Q. I’ve made little headway on my Hondlenk line. I assumed the name was German, but a friend went to Germany and asked everyone about it. Germans told her the name is probably Dutch or Danish. Now I don’t know what nationality it is.

A. From the genealogical material you sent, it looks like the source for your assumption is John Hondlenk’s listing in the 1860 Louisiana mortality schedule, with the place of birth as Germany. (Census mortality schedules list those who died the year before the census was taken from 1850 through 1880.)
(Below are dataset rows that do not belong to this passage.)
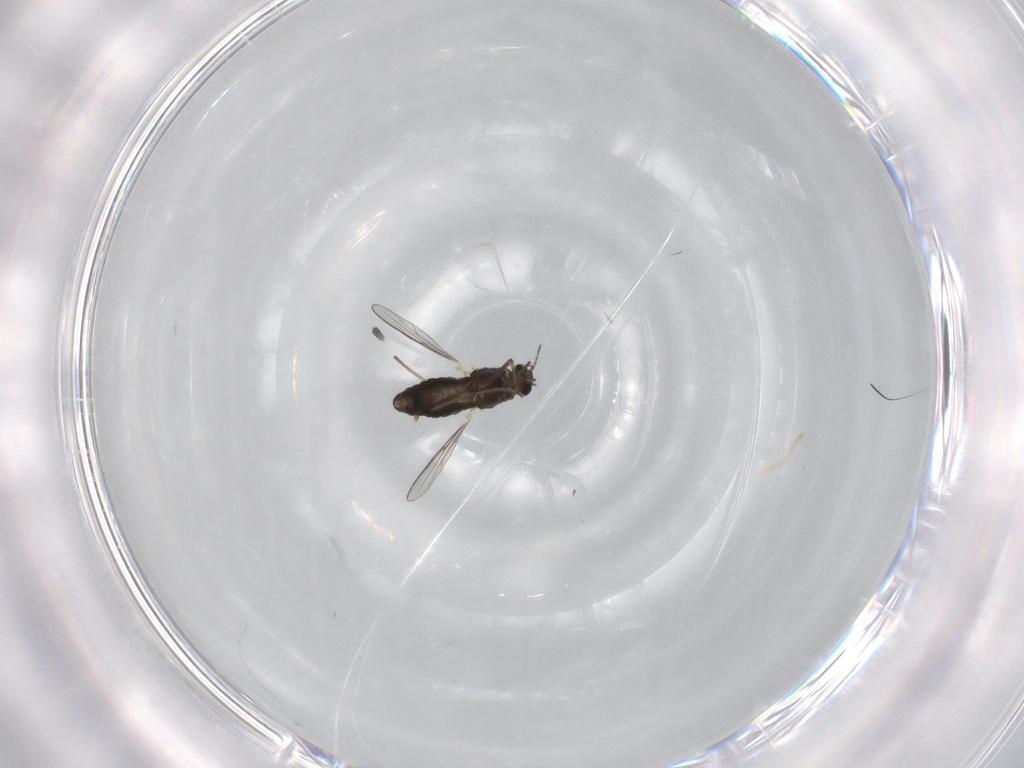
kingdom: Animalia
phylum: Arthropoda
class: Insecta
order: Diptera
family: Chironomidae
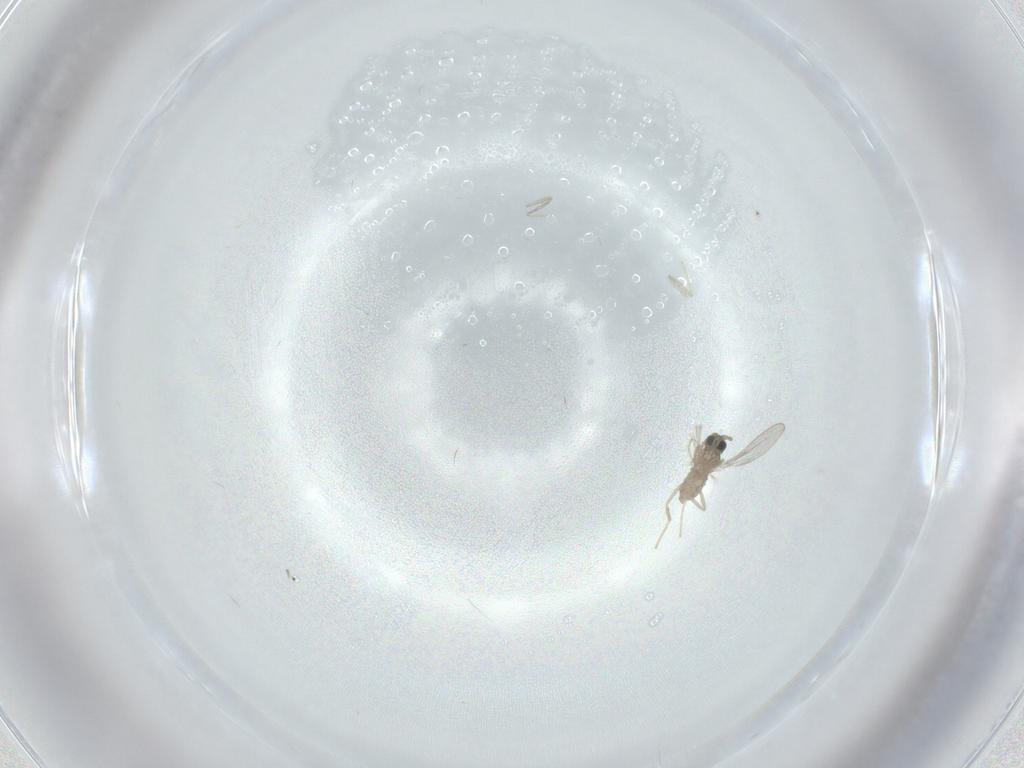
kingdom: Animalia
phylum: Arthropoda
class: Insecta
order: Diptera
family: Cecidomyiidae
You don’t give John Hondlenk’s birth year, but the definition of “Germany” has changed throughout history. After the Congress of Vienna in 1815, Germany—then a group of states, the largest being Prussia—covered much of Central Europe. Various wars and treaties led it to gain and lose territory over the years. Germany didn’t exist as a unified nation until 1871. Its changing boundaries resulted in many Germans living outside the borders, and many non-Germans living inside Germany. John Hondlenk may have been born in Germany without being ethnically German, and his birthplace may or may not be in today’s Germany. See the December 2006 Family Tree Magazine for help sorting out these boundary changes and population movements.
Surnames aren’t fixed through history, either. Your ancestor’s original name might be a variation of Hondlenk or something else entirely. Immigrants often changed their names to sound more American. Our writer Nancy Hendrickson, who wrote about researching surnames in the May 2008 Family Tree Magazine, says she always assumed her Shore family was from Britain, but she later learned Shore is a variation of the Swiss Schorr.
Finally, don’t rule out the possibility that the mortality schedule could be wrong. Someone may have provided the census taker with the wrong information, or the census taker may have misheard. Or perhaps your ancestor lived in Germany, or left for America from a German port, but wasn’t born there.

Focus less on determining the nationality of the name, and instead try to find John Hondlenk’s town or parish of origin, which you’ll need to research him in Europe. Keep plugging away on this side of the pond: Study his relatives and neighbors; look for church, court and other records; and try to connect with other Hondlenks on surname message boards such as Gen­Forum.